Questo tipo di problema si ripropone oggi. La battaglia – contro le multinazionali per la conservazione della biodiversità e per il rispetto o per lo meno un certo tipo di accordo con le abitudini alimentari dei popoli – non saprei dire se fu vinta o persa, ma direi che ci offre degli insegnamenti ancora validi rispetto ai problemi della medicina, dell’ospedalizzazione, di cui abbiamo parlato e che interessano la Coscioni.

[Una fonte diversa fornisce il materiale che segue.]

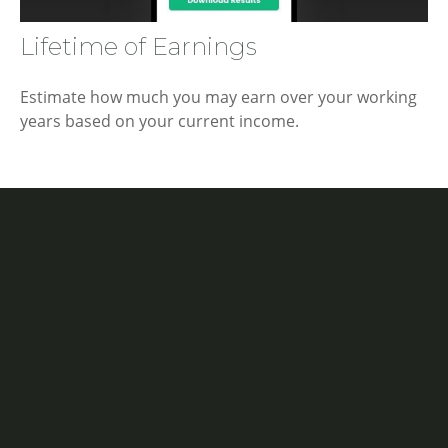
Lifetime of Earnings
Estimate how much you may earn over your working
years based on your current income.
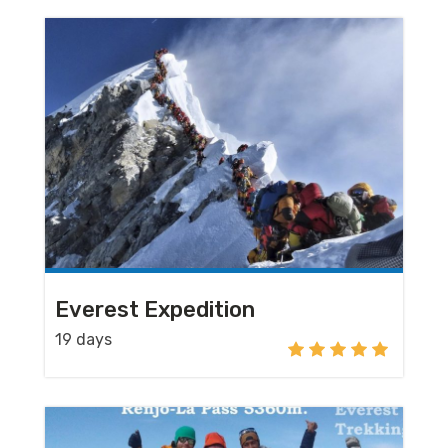
Everest Expedition
19 days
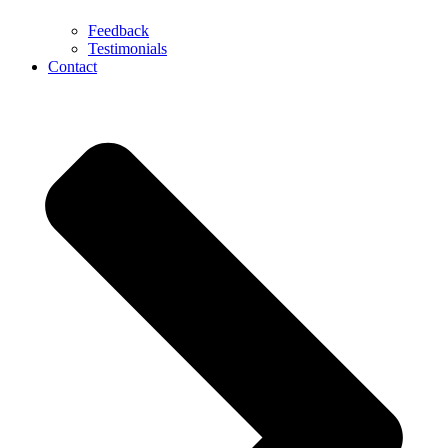
Feedback
Testimonials
Contact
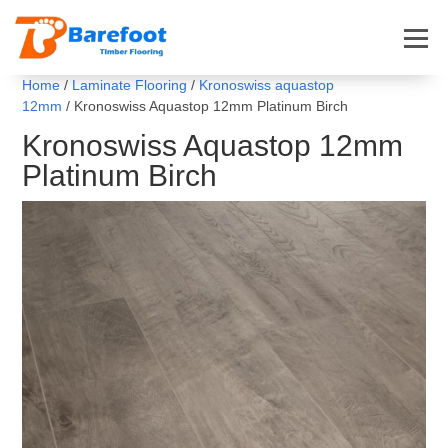
Home
/
Laminate Flooring
/
Kronoswiss aquastop
12mm
/ Kronoswiss Aquastop 12mm Platinum Birch
Kronoswiss Aquastop 12mm
Platinum Birch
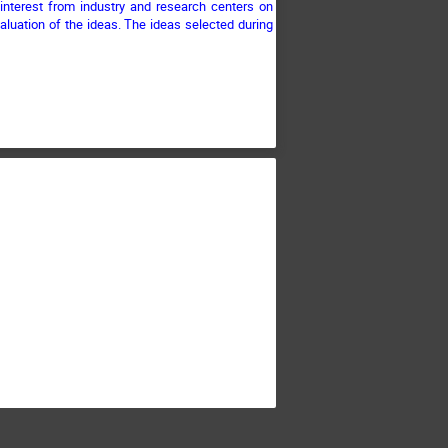
e interest from industry and research centers on
aluation of the ideas. The ideas selected during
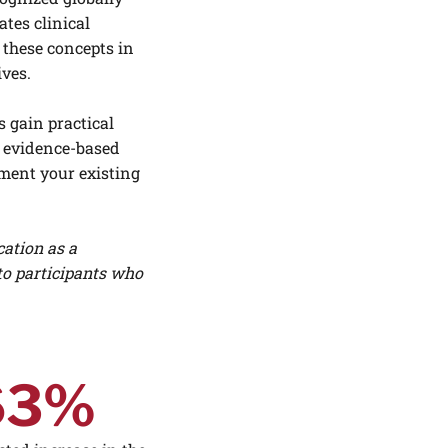
ates clinical
 these concepts in
ives.
 gain practical
e, evidence-based
ement your existing
cation as a
to participants who
63%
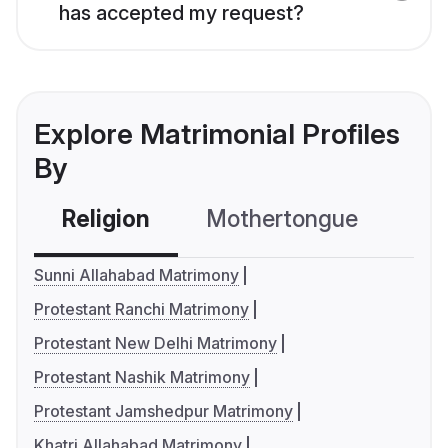
has accepted my request?
Explore Matrimonial Profiles
By
Religion
Mothertongue
Co
Sunni Allahabad Matrimony
Protestant Ranchi Matrimony
Protestant New Delhi Matrimony
Protestant Nashik Matrimony
Protestant Jamshedpur Matrimony
Khatri Allahabad Matrimony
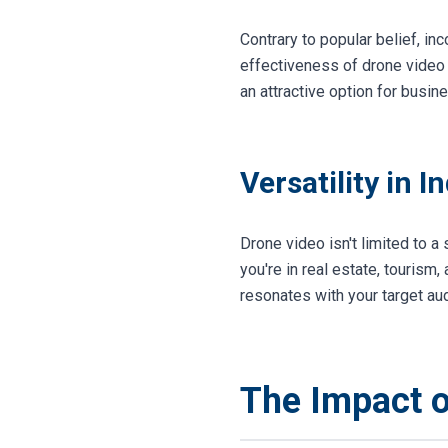
Contrary to popular belief, in
effectiveness of drone video 
an attractive option for busin
Versatility in I
Drone video isn't limited to a
you're in real estate, tourism,
resonates with your target au
The Impact 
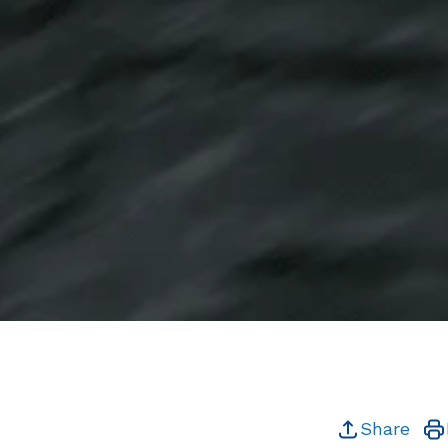
Share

Chiudo: ieri mi pare – non sono sicurissimo – il professor Strata ha ricordato i 100 scienziati, anzi 200, che hanno firmato una lettera indirizzata al Presidente della Repubblica. Pochi giorni prima un centinaio di costituzionalisti avevano mandato una lettera al Presidente della Repubblica sulle vicende della giustizia italiana e della sua malattia. Il caso giudiziario, il tema della giustizia, e il caso medico, della scienza, si rivolgono ambedue – con lo stesso obiettivo – al Presidente della Repubblica. Purtroppo, il Presidente della Repubblica non risponde, nell’uno e nell’altro caso. Qui siamo nel cuore dello scontro politico attuale e questo mi pare il tema centrale: come far sì che quella lettera – cioè noi, la Coscioni, quella lettera indirizzata al Presidente della Repubblica – abbiamo il successo che meritiamo e perseguiamo, insieme e in parallelo con la lettera inviata dai costituzionalisti allo stesso Presidente della Repubblica? Abbiamo qui la coincidenza perfetta tra il corpo, il “corpo del malato” – fortunata invenzione quella della Coscioni, dal corpo del malato al cuore della politica – e il corpo del detenuto. Questi corpi chiedono, secondo le indicazioni che ci dà il Prof. Veronesi, giustizia e diritto. E’ la stessa identica problematica, direi la problematica epocale del nostro tempo: rovesciare il diritto che viene dall’alto e far crescere il diritto che nasce non dico dalla consuetudine e neppure dall’uso, ma dalla convivenza: è proprio il convivere nella società che crea quella che noi diciamo veritas filia temporis, la verità che si forma e diventa diritto naturale, non teologicamente ma storicamente acquisito.
Questo è il nostro tempo, questa è la scommessa, la sfida, la battaglia che dobbiamo affrontare: individuare queste direttive di marcia – che sono comuni come vediamo e non poteva essere diversamente – è il compito della Coscioni. Spero che possa realizzarlo. Grazie.